- Film poster
- Directed by: Lew Landers
- Written by: Paul Huston
- Produced by: Ben Pivar, Warren Douglas
- Cinematography: Milton R. Krasner
- Edited by: Edward Curtiss
- Music by: Frank Skinner (uncredited)
- Distributed by: Universal Pictures
- Release date: May 10, 1940;
- Running time: 64 min.
- Country: United States
- Language: English

= Ski Patrol (1940 film) =

See also Ski Patrol (disambiguation)

Ski Patrol is a 1940 American war film directed by Lew Landers, produced by Ben Pivar and Warren Douglas and released by Universal Pictures. It is known to be the only Hollywood film about the Winter War between Finland and the Soviet Union.

Two rival skiers competing in the 1936 Olympics, one Russian and one Finn, are pitted against each other just a few years later, as the Russians attack the Finnish border in the Winter War, and the Finnish heroes defend a snow-laden mountain pass.
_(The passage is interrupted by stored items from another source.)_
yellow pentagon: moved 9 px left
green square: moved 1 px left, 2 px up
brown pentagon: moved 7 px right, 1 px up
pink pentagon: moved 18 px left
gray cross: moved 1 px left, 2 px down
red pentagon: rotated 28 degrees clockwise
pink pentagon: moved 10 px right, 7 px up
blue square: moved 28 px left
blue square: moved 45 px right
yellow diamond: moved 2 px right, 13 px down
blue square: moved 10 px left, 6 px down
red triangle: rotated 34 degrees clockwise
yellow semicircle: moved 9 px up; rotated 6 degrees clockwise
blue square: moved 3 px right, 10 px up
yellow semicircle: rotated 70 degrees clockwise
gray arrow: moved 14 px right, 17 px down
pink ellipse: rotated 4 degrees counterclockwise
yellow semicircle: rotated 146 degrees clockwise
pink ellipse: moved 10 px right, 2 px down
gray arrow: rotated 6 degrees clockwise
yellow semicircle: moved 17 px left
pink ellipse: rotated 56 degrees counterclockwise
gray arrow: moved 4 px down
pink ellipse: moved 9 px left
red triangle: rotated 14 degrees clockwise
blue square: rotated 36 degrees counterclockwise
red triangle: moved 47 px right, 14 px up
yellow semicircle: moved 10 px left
The plot takes great historical liberties in its storyline, such as with all "Finnish" uniforms and insignias are wrong.

== Cast ==
- Philip Dorn as Lt. Viktor Ryder
- Luli Deste as Julia Engel
- Stanley Fields as Birger Simberg
- Samuel S. Hinds as Capt. Per Vallgren
- Edward Norris as Paavo Luuki
- John Qualen as Gustaf Nerkuu
- Hardie Albright as Tyko Gallen
- John Arledge as Dick Reynolds
- John Ellis as Knut Vallgren
- Henry Brandon as Jan Sikorsky
- Kathryn Adams Doty as Lissa Ryder
- Leona Roberts as Mother Ryder
- Abner Biberman as Russian Field Commander
- Wade Boteler as German Olympics Spokesman
- Addison Richards as James Burton, speaker
- Reed Hadley as Ivan Dubroski

== Reception ==
Bosley Crowther of The New York Times wrote negatively of the film, referring to it as "a feeble, unconvincing melodrama of the Russo-Finnish War", accusing it of plagiarizing the World War I film The Doomed Battalion, concluding that the "heroic defense of the Finns certainly deserves a better cinema memorial than this." Variety similarly referred to the film as "turned out in a hurry in an effort to cash in on headlines that now are barely remembered", but praised Dorn and some of the other actors characterizations, as well as Krasner's cinematography. The National Board of Review Magazine was more positive, writing: "A grim picture of the present war, showing the ski patrol defending a mountain, the gateway to Finland. Beautiful snow scenes and some truly marvelous skiing."